Author | : Heather Rae |
Publisher | : Cambridge University Press |
Total Pages | : 376 |
Release | : 2002-08-15 |
Genre | : History |
ISBN | : 9780521797085 |
Download State Identities and the Homogenisation of Peoples Book in PDF, ePub and Kindle
Why are forced displacement, ethnic cleansing and genocide an enduring feature of state systems?

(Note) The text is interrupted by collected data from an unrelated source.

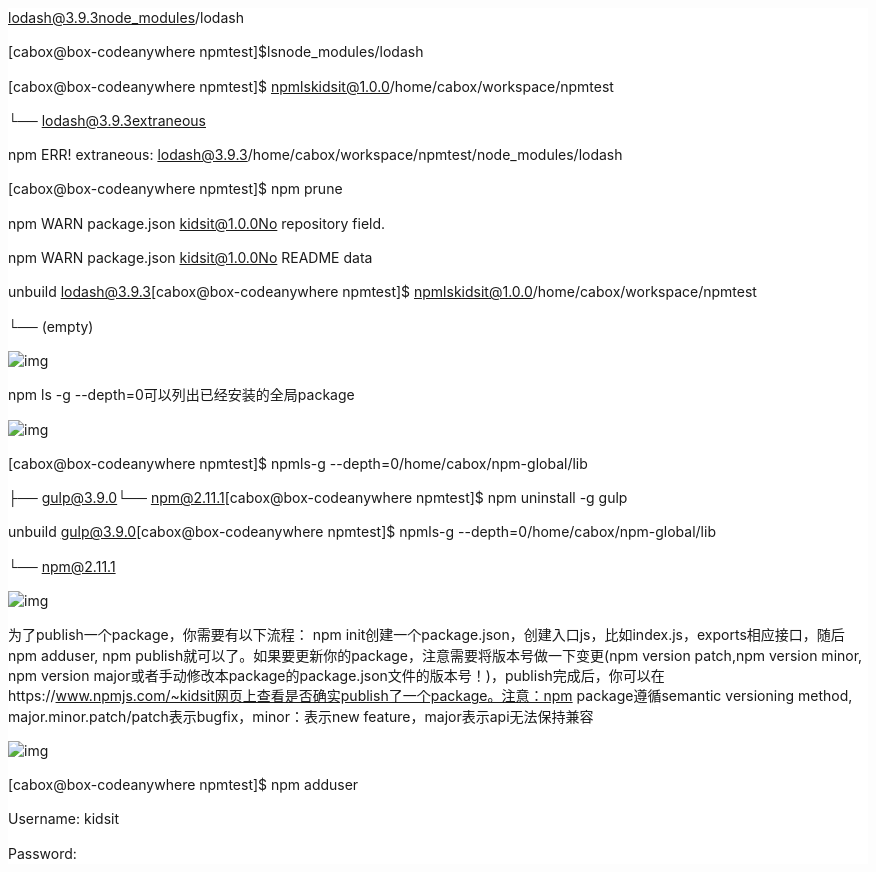 lodash@3.9.3node_modules/lodash

[cabox@box-codeanywhere npmtest]$lsnode_modules/lodash

[cabox@box-codeanywhere npmtest]$ npmlskidsit@1.0.0/home/cabox/workspace/npmtest

└── lodash@3.9.3extraneous

npm ERR! extraneous: lodash@3.9.3/home/cabox/workspace/npmtest/node_modules/lodash

[cabox@box-codeanywhere npmtest]$ npm prune

npm WARN package.json kidsit@1.0.0No repository field.

npm WARN package.json kidsit@1.0.0No README data

unbuild lodash@3.9.3[cabox@box-codeanywhere npmtest]$ npmlskidsit@1.0.0/home/cabox/workspace/npmtest

└── (empty)





![img](https://upload-images.jianshu.io/upload_images/6894705-031e8b8804b5621e.gif?imageMogr2/auto-orient/strip|imageView2/2/w/20/format/webp)

npm ls -g --depth=0可以列出已经安装的全局package





![img](https://upload-images.jianshu.io/upload_images/6894705-07c0623a9a1d1ce6.gif?imageMogr2/auto-orient/strip|imageView2/2/w/20/format/webp)

[cabox@box-codeanywhere npmtest]$ npmls-g --depth=0/home/cabox/npm-global/lib

├── gulp@3.9.0└── npm@2.11.1[cabox@box-codeanywhere npmtest]$ npm uninstall -g gulp

unbuild gulp@3.9.0[cabox@box-codeanywhere npmtest]$ npmls-g --depth=0/home/cabox/npm-global/lib

└── npm@2.11.1





![img](https://upload-images.jianshu.io/upload_images/6894705-2ad586dbf5ea52c9.gif?imageMogr2/auto-orient/strip|imageView2/2/w/20/format/webp)

为了publish一个package，你需要有以下流程： npm init创建一个package.json，创建入口js，比如index.js，exports相应接口，随后npm adduser, npm publish就可以了。如果要更新你的package，注意需要将版本号做一下变更(npm version patch,npm version minor, npm version major或者手动修改本package的package.json文件的版本号！)，publish完成后，你可以在https://www.npmjs.com/~kidsit网页上查看是否确实publish了一个package。注意：npm package遵循semantic versioning method, major.minor.patch/patch表示bugfix，minor：表示new feature，major表示api无法保持兼容





![img](https://upload-images.jianshu.io/upload_images/6894705-78adc6bdc3732914.gif?imageMogr2/auto-orient/strip|imageView2/2/w/20/format/webp)

[cabox@box-codeanywhere npmtest]$ npm adduser

Username: kidsit

Password:
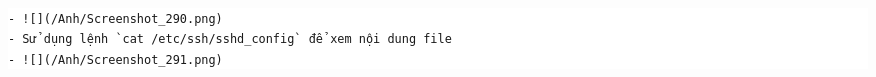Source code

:     - ![](/Anh/Screenshot_290.png)
    - Sử dụng lệnh `cat /etc/ssh/sshd_config` để xem nội dung file
    - ![](/Anh/Screenshot_291.png)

In this book, Heather Rae locates these practices of 'pathological homogenisation' in the processes of state building. Political elites have repeatedly used cultural resources to redefine bounded political communities as exclusive moral communities, from which outsiders must be expelled. Showing that these practices predate the age of nationalism, Rae examines cases from both pre-nationalist and nationalist eras: the expulsion of the Jews from fifteenth century Spain, the persecution of the Huguenots under Louis XIV, and in the twentieth century, the Armenian genocide, and ethnic cleansing in former Yugoslavia. She argues that those atrocities prompted the development of international norms of legitimate state behaviour that increasingly define sovereignty as conditional. Rae concludes by examining two 'threshold' cases - the Czech Republic and Macedonia - to identify the factors that may inhibit pathological homogenization as a method of state-building.